Opioids have traditionally been used for severe acute and cancer chronic pain, while recently their use in the therapy of chronic non-cancer pain has increased substantially. Chronic opioid therapy can be an effective treatment for carefully selected and monitored patients with chronic non-cancer pain. However, opioids are also associated with potentially serious harm, including opioid-related adverse effects and outcomes related to the abuse potential of opioids.
Many drugs that are used to treat other illnesses can also be used for the treatment of chronic and neuropathic pain, either alone or in combination with other analgesics. These drugs include antidepressants, anticonvulsants, antimigraine medicines, local anesthetics, corticosteroids, muscle relaxants, benzodiazepines, neuroleptics, cannabinoids, antihistamines, α2 adrenergic agonists, stimulants, biphosphonates and calcitonin, as well as tramadol, which is a weak μ-opioid agonist that inhibits the reuptake of norepinephrine and serotonin, too.

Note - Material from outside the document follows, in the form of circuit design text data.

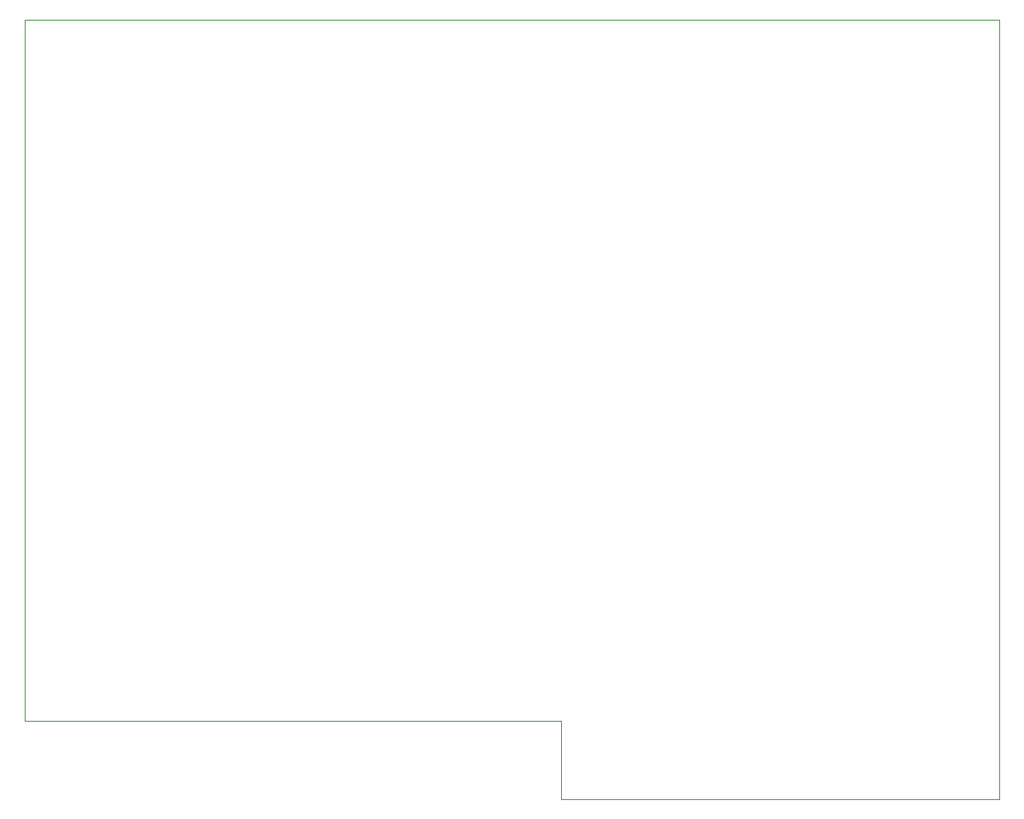
<source format=gm1>
%TF.GenerationSoftware,KiCad,Pcbnew,(6.0.0)*%
%TF.CreationDate,2022-05-19T20:01:10-07:00*%
%TF.ProjectId,steDAC,73746544-4143-42e6-9b69-6361645f7063,rev?*%
%TF.SameCoordinates,Original*%
%TF.FileFunction,Profile,NP*%
%FSLAX46Y46*%
G04 Gerber Fmt 4.6, Leading zero omitted, Abs format (unit mm)*
G04 Created by KiCad (PCBNEW (6.0.0)) date 2022-05-19 20:01:10*
%MOMM*%
%LPD*%
G01*
G04 APERTURE LIST*
%TA.AperFunction,Profile*%
%ADD10C,0.100000*%
%TD*%
G04 APERTURE END LIST*
D10*
X87912500Y-54650000D02*
X87912500Y-126650000D01*
X142912500Y-134650000D02*
X187912500Y-134650000D01*
X187912500Y-134650000D02*
X187912500Y-124650000D01*
X187912500Y-124650000D02*
X187912500Y-54650000D01*
X142912500Y-126650000D02*
X87912500Y-126650000D01*
X142912500Y-134650000D02*
X142912500Y-126650000D01*
X187912500Y-54650000D02*
X87912500Y-54650000D01*
M02*

</source>
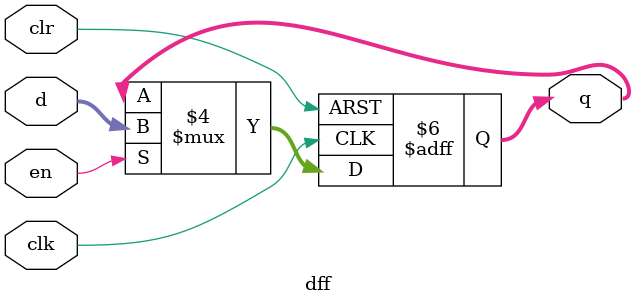
<source format=v>
module dff(
	input wire clk,
	input wire clr,
	input wire en,
	input wire[7:0] d,
	output reg [7:0]q
);

always @(posedge clk or posedge clr)
begin
if (clr == 1'b1) q<=8'b0;
else if (en == 1'b1) q<=d;
end

endmodule
</source>
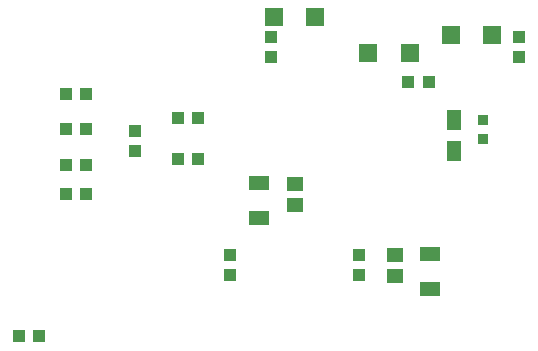
<source format=gbr>
G04 EAGLE Gerber RS-274X export*
G75*
%MOMM*%
%FSLAX34Y34*%
%LPD*%
%INSolderpaste Top*%
%IPPOS*%
%AMOC8*
5,1,8,0,0,1.08239X$1,22.5*%
G01*
%ADD10R,1.815300X1.164600*%
%ADD11R,1.465300X1.164600*%
%ADD12R,0.970200X0.920900*%
%ADD13R,1.100000X1.000000*%
%ADD14R,1.188700X1.795500*%
%ADD15R,1.000000X1.100000*%
%ADD16R,1.500000X1.500000*%


D10*
X400000Y79754D03*
X400000Y50246D03*
D11*
X430000Y78754D03*
X430000Y61246D03*
D12*
X590000Y132746D03*
X590000Y117254D03*
D13*
X375000Y1500D03*
X375000Y18500D03*
D14*
X565000Y133099D03*
X565000Y106901D03*
D10*
X545000Y19754D03*
X545000Y-9754D03*
D11*
X515000Y18754D03*
X515000Y1246D03*
D13*
X485000Y1500D03*
X485000Y18500D03*
D15*
X236500Y70000D03*
X253500Y70000D03*
X236500Y155000D03*
X253500Y155000D03*
X196500Y-50000D03*
X213500Y-50000D03*
D16*
X527500Y190000D03*
X492500Y190000D03*
X597500Y205000D03*
X562500Y205000D03*
D13*
X620000Y203500D03*
X620000Y186500D03*
D15*
X526500Y165000D03*
X543500Y165000D03*
D16*
X412500Y220000D03*
X447500Y220000D03*
D13*
X410000Y203500D03*
X410000Y186500D03*
X295000Y123500D03*
X295000Y106500D03*
D15*
X348500Y100000D03*
X331500Y100000D03*
X331500Y135000D03*
X348500Y135000D03*
X236500Y125000D03*
X253500Y125000D03*
X236500Y95000D03*
X253500Y95000D03*
M02*

</source>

Recently, novel targets against inflammatory pain with improved specificity and fewer side-effects are under investigation, like prostaglandin E synthases, prostaglandin receptors, COX-inhibiting nitric oxide donators (CINODs), downregulation of inflammatory transcription factors and cytokines, and downstream effectors of prostaglandins in the PNS and CNS. New targets against chronic inflammatory and neuropathic pain include modulators of nociception and pain transmission, like NMDA and other glutamate receptors, GBP and voltage-gated Ca2+ channels (VGCC), nicotinic acetylcholine receptors, transient receptor potential (TRP) channels, tetrodotoxin-resistant Na+ channels, inhibitory glycine and GABA receptors, monoamine receptors, adenosine receptors, neuropeptide Y receptors, neurotensin receptors, as well as regulators of inflammation, neuroinflammation and pain, like nerve growth factor (NGF), matrix metalloproteases, neuropeptide S, substance P, neuromedin U, somatostatin and other neuropeptides.